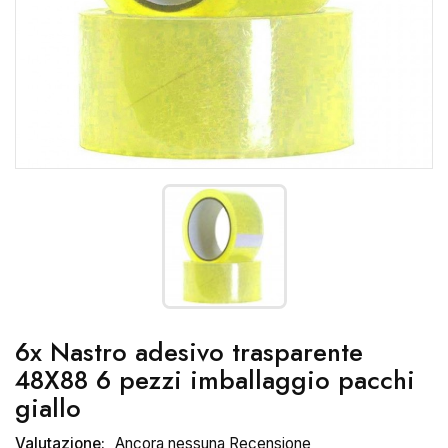
6x Nastro adesivo trasparente
48X88 6 pezzi imballaggio pacchi
giallo
Valutazione:
Ancora nessuna Recensione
******************************
Your instructions:
From the first line to the last, output the data exactly, without the pictures.

Answer section:
6x Nastro adesivo trasparente
48X88 6 pezzi imballaggio pacchi
giallo
Valutazione:
Ancora nessuna Recensione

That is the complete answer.